───── DATA TO USE ─────
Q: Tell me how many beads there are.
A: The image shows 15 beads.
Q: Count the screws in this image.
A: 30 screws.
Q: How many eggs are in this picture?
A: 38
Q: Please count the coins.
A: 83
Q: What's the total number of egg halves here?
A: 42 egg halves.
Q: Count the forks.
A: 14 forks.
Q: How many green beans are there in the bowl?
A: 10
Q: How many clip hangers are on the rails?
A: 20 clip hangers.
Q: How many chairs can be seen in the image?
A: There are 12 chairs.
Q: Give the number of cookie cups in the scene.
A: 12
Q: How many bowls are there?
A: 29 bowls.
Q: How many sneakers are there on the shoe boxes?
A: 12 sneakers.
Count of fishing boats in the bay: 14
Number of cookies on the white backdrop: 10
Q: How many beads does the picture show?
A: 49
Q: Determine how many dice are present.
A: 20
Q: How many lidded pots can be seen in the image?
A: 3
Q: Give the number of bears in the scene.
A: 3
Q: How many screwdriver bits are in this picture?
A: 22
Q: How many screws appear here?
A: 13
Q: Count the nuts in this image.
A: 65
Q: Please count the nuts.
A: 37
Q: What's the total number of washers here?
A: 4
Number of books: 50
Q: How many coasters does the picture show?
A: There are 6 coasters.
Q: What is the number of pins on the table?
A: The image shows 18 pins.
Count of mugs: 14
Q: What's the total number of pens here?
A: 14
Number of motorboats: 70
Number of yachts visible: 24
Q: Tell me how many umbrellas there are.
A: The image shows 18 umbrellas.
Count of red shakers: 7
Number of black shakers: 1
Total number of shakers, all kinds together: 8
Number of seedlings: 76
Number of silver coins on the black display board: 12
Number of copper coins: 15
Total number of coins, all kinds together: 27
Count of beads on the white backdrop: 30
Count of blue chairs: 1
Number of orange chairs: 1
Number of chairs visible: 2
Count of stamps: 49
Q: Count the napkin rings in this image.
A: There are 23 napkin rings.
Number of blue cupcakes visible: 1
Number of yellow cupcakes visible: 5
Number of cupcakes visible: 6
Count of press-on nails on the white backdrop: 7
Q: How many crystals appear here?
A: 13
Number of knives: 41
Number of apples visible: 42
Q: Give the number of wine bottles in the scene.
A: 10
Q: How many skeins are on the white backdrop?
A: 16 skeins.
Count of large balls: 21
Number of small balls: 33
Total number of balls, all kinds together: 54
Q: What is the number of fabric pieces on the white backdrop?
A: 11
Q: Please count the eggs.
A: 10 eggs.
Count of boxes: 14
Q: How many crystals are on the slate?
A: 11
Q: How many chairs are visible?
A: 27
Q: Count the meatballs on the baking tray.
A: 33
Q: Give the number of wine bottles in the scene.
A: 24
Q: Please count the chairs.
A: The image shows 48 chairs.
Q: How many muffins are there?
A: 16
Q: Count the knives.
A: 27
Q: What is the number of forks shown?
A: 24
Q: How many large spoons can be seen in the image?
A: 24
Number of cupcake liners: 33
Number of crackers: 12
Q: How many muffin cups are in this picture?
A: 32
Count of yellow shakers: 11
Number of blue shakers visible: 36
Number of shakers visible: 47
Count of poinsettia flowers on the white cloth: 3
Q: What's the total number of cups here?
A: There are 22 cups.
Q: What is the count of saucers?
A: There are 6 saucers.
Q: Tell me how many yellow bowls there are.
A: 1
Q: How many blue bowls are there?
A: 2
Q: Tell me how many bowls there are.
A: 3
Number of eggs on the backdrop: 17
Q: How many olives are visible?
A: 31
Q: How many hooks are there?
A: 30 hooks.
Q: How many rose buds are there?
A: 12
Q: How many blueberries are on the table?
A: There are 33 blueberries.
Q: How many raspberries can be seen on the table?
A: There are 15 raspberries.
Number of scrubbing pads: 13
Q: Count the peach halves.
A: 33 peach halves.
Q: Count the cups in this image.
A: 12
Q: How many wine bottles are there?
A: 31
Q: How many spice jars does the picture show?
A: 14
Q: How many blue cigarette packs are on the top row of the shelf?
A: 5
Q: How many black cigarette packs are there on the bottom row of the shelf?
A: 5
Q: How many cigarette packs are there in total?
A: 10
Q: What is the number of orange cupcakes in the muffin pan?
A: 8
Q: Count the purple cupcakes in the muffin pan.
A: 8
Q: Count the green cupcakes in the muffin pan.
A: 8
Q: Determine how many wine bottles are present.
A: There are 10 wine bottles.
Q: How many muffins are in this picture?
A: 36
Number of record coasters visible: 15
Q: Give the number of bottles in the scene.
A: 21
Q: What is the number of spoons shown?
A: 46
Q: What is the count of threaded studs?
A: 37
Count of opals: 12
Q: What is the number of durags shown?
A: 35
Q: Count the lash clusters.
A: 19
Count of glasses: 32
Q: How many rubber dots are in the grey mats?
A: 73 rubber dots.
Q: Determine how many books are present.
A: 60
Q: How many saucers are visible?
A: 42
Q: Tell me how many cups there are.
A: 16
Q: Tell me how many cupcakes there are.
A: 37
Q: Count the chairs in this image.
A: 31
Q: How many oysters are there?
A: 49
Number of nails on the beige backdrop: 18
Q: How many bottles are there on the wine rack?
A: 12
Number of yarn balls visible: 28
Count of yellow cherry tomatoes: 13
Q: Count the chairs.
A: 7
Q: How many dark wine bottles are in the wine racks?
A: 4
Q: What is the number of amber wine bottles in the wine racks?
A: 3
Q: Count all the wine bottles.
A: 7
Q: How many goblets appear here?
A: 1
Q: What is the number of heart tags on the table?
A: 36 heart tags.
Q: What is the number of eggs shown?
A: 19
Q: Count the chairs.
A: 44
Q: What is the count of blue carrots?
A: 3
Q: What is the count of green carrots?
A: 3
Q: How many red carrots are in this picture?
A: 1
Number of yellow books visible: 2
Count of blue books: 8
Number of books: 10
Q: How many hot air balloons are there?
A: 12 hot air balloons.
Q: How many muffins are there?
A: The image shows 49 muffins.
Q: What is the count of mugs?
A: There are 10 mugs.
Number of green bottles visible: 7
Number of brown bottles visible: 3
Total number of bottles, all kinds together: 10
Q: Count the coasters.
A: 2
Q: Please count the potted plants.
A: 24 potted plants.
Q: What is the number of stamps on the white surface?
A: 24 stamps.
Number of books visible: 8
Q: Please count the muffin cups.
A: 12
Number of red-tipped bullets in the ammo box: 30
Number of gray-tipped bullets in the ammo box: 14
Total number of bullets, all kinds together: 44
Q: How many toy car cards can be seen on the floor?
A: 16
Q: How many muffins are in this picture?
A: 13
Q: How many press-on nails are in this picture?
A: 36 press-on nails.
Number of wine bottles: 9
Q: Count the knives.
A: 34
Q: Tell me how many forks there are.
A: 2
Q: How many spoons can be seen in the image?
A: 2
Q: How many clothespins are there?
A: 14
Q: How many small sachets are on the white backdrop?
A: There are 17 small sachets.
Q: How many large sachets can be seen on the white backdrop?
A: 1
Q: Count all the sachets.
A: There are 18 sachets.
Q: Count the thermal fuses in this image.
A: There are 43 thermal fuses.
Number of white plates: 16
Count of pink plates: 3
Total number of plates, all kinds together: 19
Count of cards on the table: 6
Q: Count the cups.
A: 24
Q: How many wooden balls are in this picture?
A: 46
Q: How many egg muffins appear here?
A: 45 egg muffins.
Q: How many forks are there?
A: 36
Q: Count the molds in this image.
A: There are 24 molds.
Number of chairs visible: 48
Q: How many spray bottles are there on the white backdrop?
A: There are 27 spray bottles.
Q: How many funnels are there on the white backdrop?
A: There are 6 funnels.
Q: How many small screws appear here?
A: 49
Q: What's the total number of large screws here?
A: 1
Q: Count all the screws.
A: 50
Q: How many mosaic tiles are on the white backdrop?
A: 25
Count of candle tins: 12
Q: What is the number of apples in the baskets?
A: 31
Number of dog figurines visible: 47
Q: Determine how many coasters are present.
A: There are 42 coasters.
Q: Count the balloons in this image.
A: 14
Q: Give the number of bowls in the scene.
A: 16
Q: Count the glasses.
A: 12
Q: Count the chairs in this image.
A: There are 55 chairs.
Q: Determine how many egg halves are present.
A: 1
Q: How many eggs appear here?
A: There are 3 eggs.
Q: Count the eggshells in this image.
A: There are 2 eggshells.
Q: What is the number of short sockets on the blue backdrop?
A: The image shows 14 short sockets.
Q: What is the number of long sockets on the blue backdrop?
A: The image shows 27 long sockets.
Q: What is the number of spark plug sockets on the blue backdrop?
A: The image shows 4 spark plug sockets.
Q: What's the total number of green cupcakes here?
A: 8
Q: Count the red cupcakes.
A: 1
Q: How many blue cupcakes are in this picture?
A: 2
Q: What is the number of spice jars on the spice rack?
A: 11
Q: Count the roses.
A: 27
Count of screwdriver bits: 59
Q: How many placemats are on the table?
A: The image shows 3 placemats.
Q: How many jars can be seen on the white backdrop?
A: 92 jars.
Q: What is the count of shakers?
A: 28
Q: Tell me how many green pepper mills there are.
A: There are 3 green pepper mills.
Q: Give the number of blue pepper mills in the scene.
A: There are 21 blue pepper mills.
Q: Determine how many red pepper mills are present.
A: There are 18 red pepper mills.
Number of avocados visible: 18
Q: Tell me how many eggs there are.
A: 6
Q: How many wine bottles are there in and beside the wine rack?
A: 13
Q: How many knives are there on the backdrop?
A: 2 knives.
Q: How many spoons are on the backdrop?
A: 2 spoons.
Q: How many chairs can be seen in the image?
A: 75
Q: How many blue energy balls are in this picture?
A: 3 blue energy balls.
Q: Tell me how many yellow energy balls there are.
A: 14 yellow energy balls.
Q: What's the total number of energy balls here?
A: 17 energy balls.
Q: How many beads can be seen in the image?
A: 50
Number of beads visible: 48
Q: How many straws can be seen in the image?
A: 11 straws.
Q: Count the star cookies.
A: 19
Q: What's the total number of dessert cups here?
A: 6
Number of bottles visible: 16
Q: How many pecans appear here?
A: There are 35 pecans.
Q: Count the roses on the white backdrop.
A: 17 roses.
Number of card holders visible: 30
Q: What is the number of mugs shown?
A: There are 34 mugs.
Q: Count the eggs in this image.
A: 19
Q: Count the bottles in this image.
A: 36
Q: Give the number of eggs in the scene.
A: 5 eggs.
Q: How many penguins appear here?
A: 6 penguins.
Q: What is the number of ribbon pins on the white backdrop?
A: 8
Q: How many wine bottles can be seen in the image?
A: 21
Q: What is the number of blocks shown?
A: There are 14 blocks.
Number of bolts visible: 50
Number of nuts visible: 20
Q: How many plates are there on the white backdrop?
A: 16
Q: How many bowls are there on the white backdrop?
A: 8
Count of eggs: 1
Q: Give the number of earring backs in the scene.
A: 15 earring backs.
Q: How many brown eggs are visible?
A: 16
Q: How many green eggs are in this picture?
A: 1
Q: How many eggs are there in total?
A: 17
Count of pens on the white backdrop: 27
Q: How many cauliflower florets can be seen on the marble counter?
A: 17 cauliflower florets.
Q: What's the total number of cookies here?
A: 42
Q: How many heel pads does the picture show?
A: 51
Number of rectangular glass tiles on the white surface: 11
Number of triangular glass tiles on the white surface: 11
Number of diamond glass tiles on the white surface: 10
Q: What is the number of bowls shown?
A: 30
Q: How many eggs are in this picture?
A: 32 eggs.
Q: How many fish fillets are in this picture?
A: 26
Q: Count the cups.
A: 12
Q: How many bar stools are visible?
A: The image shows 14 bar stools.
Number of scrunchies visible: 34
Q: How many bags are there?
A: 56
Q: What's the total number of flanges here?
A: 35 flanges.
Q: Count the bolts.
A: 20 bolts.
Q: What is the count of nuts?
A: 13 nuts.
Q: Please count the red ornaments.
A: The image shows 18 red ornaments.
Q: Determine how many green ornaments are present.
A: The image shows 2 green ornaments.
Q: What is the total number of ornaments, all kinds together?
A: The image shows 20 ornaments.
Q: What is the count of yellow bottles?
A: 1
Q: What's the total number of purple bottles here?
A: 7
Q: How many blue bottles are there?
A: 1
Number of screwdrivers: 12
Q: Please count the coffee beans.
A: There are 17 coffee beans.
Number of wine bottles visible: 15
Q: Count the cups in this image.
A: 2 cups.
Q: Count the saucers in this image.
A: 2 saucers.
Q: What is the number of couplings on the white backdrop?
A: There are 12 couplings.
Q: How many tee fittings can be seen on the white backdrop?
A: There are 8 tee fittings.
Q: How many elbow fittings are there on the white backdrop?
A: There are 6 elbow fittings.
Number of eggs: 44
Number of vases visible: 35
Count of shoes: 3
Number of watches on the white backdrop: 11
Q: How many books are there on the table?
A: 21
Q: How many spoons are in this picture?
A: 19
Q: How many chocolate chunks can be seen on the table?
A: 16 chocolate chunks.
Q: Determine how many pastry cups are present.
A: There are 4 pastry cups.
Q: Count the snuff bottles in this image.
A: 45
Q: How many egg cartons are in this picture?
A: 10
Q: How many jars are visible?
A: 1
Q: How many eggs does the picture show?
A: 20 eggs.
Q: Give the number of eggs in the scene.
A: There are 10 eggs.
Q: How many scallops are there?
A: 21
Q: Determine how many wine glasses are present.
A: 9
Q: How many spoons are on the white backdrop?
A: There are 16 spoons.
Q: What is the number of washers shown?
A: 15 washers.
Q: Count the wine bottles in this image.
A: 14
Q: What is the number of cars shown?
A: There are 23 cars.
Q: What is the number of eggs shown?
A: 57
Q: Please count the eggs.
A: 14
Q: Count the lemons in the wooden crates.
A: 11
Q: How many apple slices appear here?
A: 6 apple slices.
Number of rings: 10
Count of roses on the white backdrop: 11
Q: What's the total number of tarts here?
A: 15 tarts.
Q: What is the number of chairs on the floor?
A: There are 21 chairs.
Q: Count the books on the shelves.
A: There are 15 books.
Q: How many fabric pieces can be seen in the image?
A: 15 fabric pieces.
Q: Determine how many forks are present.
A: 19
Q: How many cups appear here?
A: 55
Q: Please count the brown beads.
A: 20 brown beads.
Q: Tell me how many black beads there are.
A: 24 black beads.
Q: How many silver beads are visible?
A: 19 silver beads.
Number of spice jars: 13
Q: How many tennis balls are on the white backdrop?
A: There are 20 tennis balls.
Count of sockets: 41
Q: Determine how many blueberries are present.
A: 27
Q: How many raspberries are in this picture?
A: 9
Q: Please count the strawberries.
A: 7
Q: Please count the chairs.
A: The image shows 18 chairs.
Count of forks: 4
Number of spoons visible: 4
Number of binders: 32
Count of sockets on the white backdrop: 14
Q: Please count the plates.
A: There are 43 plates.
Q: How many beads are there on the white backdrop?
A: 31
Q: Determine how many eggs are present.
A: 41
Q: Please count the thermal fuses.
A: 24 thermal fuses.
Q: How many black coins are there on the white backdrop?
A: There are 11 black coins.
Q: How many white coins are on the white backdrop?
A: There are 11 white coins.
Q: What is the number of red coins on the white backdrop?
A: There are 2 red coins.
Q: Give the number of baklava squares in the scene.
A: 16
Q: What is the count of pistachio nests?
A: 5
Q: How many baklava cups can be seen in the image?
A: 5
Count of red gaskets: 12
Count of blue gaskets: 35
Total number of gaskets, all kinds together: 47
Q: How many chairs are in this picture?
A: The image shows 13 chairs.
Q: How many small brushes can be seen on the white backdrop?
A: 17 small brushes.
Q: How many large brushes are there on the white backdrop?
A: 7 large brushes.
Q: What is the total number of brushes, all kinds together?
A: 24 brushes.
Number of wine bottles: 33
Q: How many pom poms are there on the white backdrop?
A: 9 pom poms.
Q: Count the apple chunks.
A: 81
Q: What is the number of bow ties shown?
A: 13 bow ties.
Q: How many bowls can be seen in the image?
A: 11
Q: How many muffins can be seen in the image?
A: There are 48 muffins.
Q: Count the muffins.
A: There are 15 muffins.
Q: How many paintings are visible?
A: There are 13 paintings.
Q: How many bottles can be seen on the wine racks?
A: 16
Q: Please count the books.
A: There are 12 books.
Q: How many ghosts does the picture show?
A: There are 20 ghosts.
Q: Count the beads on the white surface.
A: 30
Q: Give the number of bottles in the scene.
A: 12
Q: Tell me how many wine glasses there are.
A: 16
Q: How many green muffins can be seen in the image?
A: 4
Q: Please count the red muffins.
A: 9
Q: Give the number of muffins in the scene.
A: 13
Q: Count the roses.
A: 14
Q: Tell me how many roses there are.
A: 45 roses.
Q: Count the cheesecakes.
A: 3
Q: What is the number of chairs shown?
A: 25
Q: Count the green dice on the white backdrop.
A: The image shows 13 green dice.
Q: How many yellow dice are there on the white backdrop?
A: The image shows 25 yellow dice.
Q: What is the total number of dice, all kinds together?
─────
→ DIRECTIVE
Copy the lines of the listing verbatim, from the line containing "Q: How many bowls are there?" through the line containing "Total number of balls, all kinds together: 54", both included.

→ ANSWER BELOW
Q: How many bowls are there?
A: 29 bowls.
Q: How many sneakers are there on the shoe boxes?
A: 12 sneakers.
Count of fishing boats in the bay: 14
Number of cookies on the white backdrop: 10
Q: How many beads does the picture show?
A: 49
Q: Determine how many dice are present.
A: 20
Q: How many lidded pots can be seen in the image?
A: 3
Q: Give the number of bears in the scene.
A: 3
Q: How many screwdriver bits are in this picture?
A: 22
Q: How many screws appear here?
A: 13
Q: Count the nuts in this image.
A: 65
Q: Please count the nuts.
A: 37
Q: What's the total number of washers here?
A: 4
Number of books: 50
Q: How many coasters does the picture show?
A: There are 6 coasters.
Q: What is the number of pins on the table?
A: The image shows 18 pins.
Count of mugs: 14
Q: What's the total number of pens here?
A: 14
Number of motorboats: 70
Number of yachts visible: 24
Q: Tell me how many umbrellas there are.
A: The image shows 18 umbrellas.
Count of red shakers: 7
Number of black shakers: 1
Total number of shakers, all kinds together: 8
Number of seedlings: 76
Number of silver coins on the black display board: 12
Number of copper coins: 15
Total number of coins, all kinds together: 27
Count of beads on the white backdrop: 30
Count of blue chairs: 1
Number of orange chairs: 1
Number of chairs visible: 2
Count of stamps: 49
Q: Count the napkin rings in this image.
A: There are 23 napkin rings.
Number of blue cupcakes visible: 1
Number of yellow cupcakes visible: 5
Number of cupcakes visible: 6
Count of press-on nails on the white backdrop: 7
Q: How many crystals appear here?
A: 13
Number of knives: 41
Number of apples visible: 42
Q: Give the number of wine bottles in the scene.
A: 10
Q: How many skeins are on the white backdrop?
A: 16 skeins.
Count of large balls: 21
Number of small balls: 33
Total number of balls, all kinds together: 54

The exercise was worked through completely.